Recherche des contacts à risques.
Si le test PCR est positif, au plus tard dans les 4h, un opérateur prend contact avec le patient et détermine avec lui quels sont les contacts à risques. S’il a rencontré des personnes masquées en respectant la distance de 1m, ce n’est pas considéré comme un contact à risques.
50 agents volontaires.
50 agents volontaires ont été formés et assurent le fonctionnement de la plateforme 7 jours sur 7 de 8h à 19h. “Si la plateforme devait saturer, un 2e plateau est prêt et elle pourrait recevoir l’aide d’une plateforme d’un autre département”, complète Sophie Pozzobon, directrice adjointe.

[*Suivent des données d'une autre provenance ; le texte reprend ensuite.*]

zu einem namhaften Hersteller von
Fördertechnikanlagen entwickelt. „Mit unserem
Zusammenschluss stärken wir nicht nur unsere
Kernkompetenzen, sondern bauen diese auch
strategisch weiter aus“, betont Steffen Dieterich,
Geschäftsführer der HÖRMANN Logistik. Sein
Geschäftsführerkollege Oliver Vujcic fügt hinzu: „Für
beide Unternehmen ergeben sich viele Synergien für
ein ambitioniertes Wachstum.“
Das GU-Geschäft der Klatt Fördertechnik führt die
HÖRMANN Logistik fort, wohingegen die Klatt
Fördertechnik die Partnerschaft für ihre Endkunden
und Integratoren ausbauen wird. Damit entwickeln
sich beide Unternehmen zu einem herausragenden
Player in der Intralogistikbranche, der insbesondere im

Explications, pédagogie et humanité.
Ils rappellent alors dans les 24h tous les contacts familiaux, amicaux et professionnels jugés à risques pour leur demander de faire un test, les isoler si le test est positif et recommencer avec ce nouveau patient zéro. “C’est ce suivi humain qui fait l’intérêt de la plateforme, explique le directeur. L’application Stop Covid se contente de pousser l’alerte sur votre smartphone, sans écoute, conseils et évaluation du risque”.
Éviter un nouveau cluster.
S’il semble qu’un nouveau groupe de personnes contaminées soit mis à jour et que ces personnes soient en contact avec des milieux où la propagation est rapide, c’est l’agence régionale de santé (ARS) qui reprend le contrôle. S’il y a besoin d’isoler la personne en dehors de son domicile, c’est la préfecture qui entre en scène. Il y a un point quotidien tous les jours à 16h avec l’ARS.
4 cas confirmés par jour.
Actuellement, la plateforme “Contact Tracing” met à jour 4 cas confirmés par jour (80 cas/j dans le Grand Est). Depuis le 13 mai, il y a eu 300 appels sortants vers des patients zéro ou des contacts. Aucun n’a refusé de suivre les mesures du dispositif. “La semaine dernière sur 1000 tests, 0,6% ont été positifs, preuve que l’épidémie régresse”, rassure Cécile Aubrège-Guyot, directrice territorial de l’ARS.